- TASK DETAILS: Please write out each entry that follows, keeping it exactly the same.

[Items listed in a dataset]
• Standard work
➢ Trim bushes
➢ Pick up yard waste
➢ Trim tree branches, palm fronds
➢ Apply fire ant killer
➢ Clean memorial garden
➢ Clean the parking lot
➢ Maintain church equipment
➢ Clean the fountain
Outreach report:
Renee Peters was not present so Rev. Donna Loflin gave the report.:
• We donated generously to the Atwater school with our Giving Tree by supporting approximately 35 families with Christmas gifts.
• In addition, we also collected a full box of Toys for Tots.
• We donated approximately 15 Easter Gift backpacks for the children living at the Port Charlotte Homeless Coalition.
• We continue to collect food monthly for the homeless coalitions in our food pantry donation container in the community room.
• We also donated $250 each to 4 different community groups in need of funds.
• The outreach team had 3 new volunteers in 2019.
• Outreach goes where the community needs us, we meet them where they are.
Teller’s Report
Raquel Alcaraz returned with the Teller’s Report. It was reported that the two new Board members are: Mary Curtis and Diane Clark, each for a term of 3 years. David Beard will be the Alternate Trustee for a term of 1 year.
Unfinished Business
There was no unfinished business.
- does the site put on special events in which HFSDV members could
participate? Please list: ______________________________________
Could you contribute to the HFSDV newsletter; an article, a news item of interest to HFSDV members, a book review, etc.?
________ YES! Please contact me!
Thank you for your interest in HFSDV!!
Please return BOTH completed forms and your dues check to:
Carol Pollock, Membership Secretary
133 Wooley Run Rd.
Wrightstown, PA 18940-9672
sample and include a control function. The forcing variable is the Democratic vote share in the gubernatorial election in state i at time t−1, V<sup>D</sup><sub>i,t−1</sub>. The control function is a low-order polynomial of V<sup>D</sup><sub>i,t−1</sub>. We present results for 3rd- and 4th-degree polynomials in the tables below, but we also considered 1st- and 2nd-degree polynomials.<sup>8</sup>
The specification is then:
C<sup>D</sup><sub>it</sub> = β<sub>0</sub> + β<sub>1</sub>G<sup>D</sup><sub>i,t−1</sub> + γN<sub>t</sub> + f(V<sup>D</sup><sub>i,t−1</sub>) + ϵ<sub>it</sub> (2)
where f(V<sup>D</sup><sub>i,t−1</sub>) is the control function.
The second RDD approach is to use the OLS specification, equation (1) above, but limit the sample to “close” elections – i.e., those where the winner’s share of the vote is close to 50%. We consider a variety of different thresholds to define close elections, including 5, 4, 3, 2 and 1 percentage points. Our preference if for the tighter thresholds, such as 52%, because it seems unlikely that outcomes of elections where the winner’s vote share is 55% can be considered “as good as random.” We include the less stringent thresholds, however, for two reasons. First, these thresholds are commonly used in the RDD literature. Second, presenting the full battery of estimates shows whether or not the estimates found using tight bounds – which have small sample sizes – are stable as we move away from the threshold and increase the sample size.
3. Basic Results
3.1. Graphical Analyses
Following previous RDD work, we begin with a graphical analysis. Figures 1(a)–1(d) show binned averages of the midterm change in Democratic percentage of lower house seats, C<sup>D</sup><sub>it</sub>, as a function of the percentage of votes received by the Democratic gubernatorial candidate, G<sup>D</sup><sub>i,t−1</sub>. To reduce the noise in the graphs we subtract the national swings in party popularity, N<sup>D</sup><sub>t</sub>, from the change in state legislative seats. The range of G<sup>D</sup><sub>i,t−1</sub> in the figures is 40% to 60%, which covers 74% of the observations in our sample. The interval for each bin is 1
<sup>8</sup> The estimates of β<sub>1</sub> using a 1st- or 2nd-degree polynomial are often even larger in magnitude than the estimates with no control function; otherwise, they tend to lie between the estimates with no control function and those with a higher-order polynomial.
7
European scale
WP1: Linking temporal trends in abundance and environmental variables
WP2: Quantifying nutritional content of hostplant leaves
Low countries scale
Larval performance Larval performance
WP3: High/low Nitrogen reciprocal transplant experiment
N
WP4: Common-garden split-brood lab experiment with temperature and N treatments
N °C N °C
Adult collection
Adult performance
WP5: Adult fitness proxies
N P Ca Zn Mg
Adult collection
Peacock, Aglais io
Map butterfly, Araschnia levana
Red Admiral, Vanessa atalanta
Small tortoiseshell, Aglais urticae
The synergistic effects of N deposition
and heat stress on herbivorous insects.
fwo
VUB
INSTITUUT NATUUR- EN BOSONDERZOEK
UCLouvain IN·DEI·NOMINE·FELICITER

- RESPONSE:
• Standard work
➢ Trim bushes
➢ Pick up yard waste
➢ Trim tree branches, palm fronds
➢ Apply fire ant killer
➢ Clean memorial garden
➢ Clean the parking lot
➢ Maintain church equipment
➢ Clean the fountain
Outreach report:
Renee Peters was not present so Rev. Donna Loflin gave the report.:
• We donated generously to the Atwater school with our Giving Tree by supporting approximately 35 families with Christmas gifts.
• In addition, we also collected a full box of Toys for Tots.
• We donated approximately 15 Easter Gift backpacks for the children living at the Port Charlotte Homeless Coalition.
• We continue to collect food monthly for the homeless coalitions in our food pantry donation container in the community room.
• We also donated $250 each to 4 different community groups in need of funds.
• The outreach team had 3 new volunteers in 2019.
• Outreach goes where the community needs us, we meet them where they are.
Teller’s Report
Raquel Alcaraz returned with the Teller’s Report. It was reported that the two new Board members are: Mary Curtis and Diane Clark, each for a term of 3 years. David Beard will be the Alternate Trustee for a term of 1 year.
Unfinished Business
There was no unfinished business.
- does the site put on special events in which HFSDV members could
participate? Please list: ______________________________________
Could you contribute to the HFSDV newsletter; an article, a news item of interest to HFSDV members, a book review, etc.?
________ YES! Please contact me!
Thank you for your interest in HFSDV!!
Please return BOTH completed forms and your dues check to:
Carol Pollock, Membership Secretary
133 Wooley Run Rd.
Wrightstown, PA 18940-9672
sample and include a control function. The forcing variable is the Democratic vote share in the gubernatorial election in state i at time t−1, V<sup>D</sup><sub>i,t−1</sub>. The control function is a low-order polynomial of V<sup>D</sup><sub>i,t−1</sub>. We present results for 3rd- and 4th-degree polynomials in the tables below, but we also considered 1st- and 2nd-degree polynomials.<sup>8</sup>
The specification is then:
C<sup>D</sup><sub>it</sub> = β<sub>0</sub> + β<sub>1</sub>G<sup>D</sup><sub>i,t−1</sub> + γN<sub>t</sub> + f(V<sup>D</sup><sub>i,t−1</sub>) + ϵ<sub>it</sub> (2)
where f(V<sup>D</sup><sub>i,t−1</sub>) is the control function.
The second RDD approach is to use the OLS specification, equation (1) above, but limit the sample to “close” elections – i.e., those where the winner’s share of the vote is close to 50%. We consider a variety of different thresholds to define close elections, including 5, 4, 3, 2 and 1 percentage points. Our preference if for the tighter thresholds, such as 52%, because it seems unlikely that outcomes of elections where the winner’s vote share is 55% can be considered “as good as random.” We include the less stringent thresholds, however, for two reasons. First, these thresholds are commonly used in the RDD literature. Second, presenting the full battery of estimates shows whether or not the estimates found using tight bounds – which have small sample sizes – are stable as we move away from the threshold and increase the sample size.
3. Basic Results
3.1. Graphical Analyses
Following previous RDD work, we begin with a graphical analysis. Figures 1(a)–1(d) show binned averages of the midterm change in Democratic percentage of lower house seats, C<sup>D</sup><sub>it</sub>, as a function of the percentage of votes received by the Democratic gubernatorial candidate, G<sup>D</sup><sub>i,t−1</sub>. To reduce the noise in the graphs we subtract the national swings in party popularity, N<sup>D</sup><sub>t</sub>, from the change in state legislative seats. The range of G<sup>D</sup><sub>i,t−1</sub> in the figures is 40% to 60%, which covers 74% of the observations in our sample. The interval for each bin is 1
<sup>8</sup> The estimates of β<sub>1</sub> using a 1st- or 2nd-degree polynomial are often even larger in magnitude than the estimates with no control function; otherwise, they tend to lie between the estimates with no control function and those with a higher-order polynomial.
7
European scale
WP1: Linking temporal trends in abundance and environmental variables
WP2: Quantifying nutritional content of hostplant leaves
Low countries scale
Larval performance Larval performance
WP3: High/low Nitrogen reciprocal transplant experiment
N
WP4: Common-garden split-brood lab experiment with temperature and N treatments
N °C N °C
Adult collection
Adult performance
WP5: Adult fitness proxies
N P Ca Zn Mg
Adult collection
Peacock, Aglais io
Map butterfly, Araschnia levana
Red Admiral, Vanessa atalanta
Small tortoiseshell, Aglais urticae
The synergistic effects of N deposition
and heat stress on herbivorous insects.
fwo
VUB
INSTITUUT NATUUR- EN BOSONDERZOEK
UCLouvain IN·DEI·NOMINE·FELICITER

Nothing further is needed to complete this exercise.